The form modern wrestling has taken is specially adapted to the world around it. Unlike popular sports, wrestling has the ability to continually give its audience more of what it wants to see. As Gutowski writes, professional wrestling borrows bits and pieces of popular culture and effectively incorporates them into their programs. The evolution of character performances and personalities can be seen as an evolution in audience tastes prescribed by popular culture. In the post World War II era, for example, it was was not uncommon to see many wrestlers who were self-proclaimed Nazi sympathizers or who wrestled under German surnames.

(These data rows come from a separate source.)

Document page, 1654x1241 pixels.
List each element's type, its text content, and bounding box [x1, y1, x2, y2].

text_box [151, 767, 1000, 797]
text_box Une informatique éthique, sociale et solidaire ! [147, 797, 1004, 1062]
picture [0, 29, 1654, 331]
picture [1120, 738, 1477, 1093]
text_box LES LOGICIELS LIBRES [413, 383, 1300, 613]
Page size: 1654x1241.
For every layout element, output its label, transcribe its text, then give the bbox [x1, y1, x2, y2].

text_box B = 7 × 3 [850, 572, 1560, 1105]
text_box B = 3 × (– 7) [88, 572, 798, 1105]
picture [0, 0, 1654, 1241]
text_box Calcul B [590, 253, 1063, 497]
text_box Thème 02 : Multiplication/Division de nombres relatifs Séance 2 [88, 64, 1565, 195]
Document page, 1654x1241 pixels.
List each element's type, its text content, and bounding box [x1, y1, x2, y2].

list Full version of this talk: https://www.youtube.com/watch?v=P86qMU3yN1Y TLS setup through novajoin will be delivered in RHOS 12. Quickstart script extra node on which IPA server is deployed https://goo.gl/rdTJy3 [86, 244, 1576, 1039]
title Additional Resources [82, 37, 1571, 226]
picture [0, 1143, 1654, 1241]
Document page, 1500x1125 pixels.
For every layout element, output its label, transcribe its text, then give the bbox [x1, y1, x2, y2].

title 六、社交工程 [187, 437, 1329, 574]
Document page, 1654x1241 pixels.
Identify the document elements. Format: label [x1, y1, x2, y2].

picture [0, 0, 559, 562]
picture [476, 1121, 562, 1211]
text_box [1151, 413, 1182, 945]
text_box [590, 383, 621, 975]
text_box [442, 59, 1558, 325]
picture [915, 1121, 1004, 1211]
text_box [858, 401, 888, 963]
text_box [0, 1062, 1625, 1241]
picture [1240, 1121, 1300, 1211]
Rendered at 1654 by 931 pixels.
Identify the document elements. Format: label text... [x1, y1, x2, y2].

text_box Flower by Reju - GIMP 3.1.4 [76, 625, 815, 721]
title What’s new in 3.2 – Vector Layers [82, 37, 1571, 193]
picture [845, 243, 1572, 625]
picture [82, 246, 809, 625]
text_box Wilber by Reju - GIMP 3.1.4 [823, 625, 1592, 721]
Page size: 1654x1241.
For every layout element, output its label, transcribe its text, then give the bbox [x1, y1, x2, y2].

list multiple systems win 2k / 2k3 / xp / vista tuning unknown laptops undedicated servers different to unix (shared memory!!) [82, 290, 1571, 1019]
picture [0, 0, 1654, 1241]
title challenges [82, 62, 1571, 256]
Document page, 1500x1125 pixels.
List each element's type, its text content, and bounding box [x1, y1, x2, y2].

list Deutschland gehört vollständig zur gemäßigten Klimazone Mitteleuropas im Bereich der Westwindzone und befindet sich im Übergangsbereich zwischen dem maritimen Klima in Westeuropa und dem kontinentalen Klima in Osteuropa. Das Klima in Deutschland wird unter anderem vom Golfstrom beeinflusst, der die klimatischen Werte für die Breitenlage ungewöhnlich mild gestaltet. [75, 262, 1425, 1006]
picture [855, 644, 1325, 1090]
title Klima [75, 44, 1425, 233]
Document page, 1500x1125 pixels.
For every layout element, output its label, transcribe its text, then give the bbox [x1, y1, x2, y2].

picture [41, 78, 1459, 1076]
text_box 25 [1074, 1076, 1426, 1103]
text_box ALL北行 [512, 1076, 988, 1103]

Wrestling has been able to command a large following throughout the years because it can perpetually cater to popular interests. If nothing else, this is what defines wrestling as a form of entertainment (as opposed to pure sport). Like performers in other entertainment genre (music, television, etc.) wrestlers gain favor among the crowd by keeping up with the progress of popular culture. If they are truly special, they can transcend this stricture and become a cultural icon themselves. Nevertheless, it can be argued that wrestling is a social organism all its own. Popular culture itself can borrow personalities from the ring and transmute them into characters in TV or film or even music. In any case, a clear symbiosis can be seen to exist between mass culture and professional wrestling.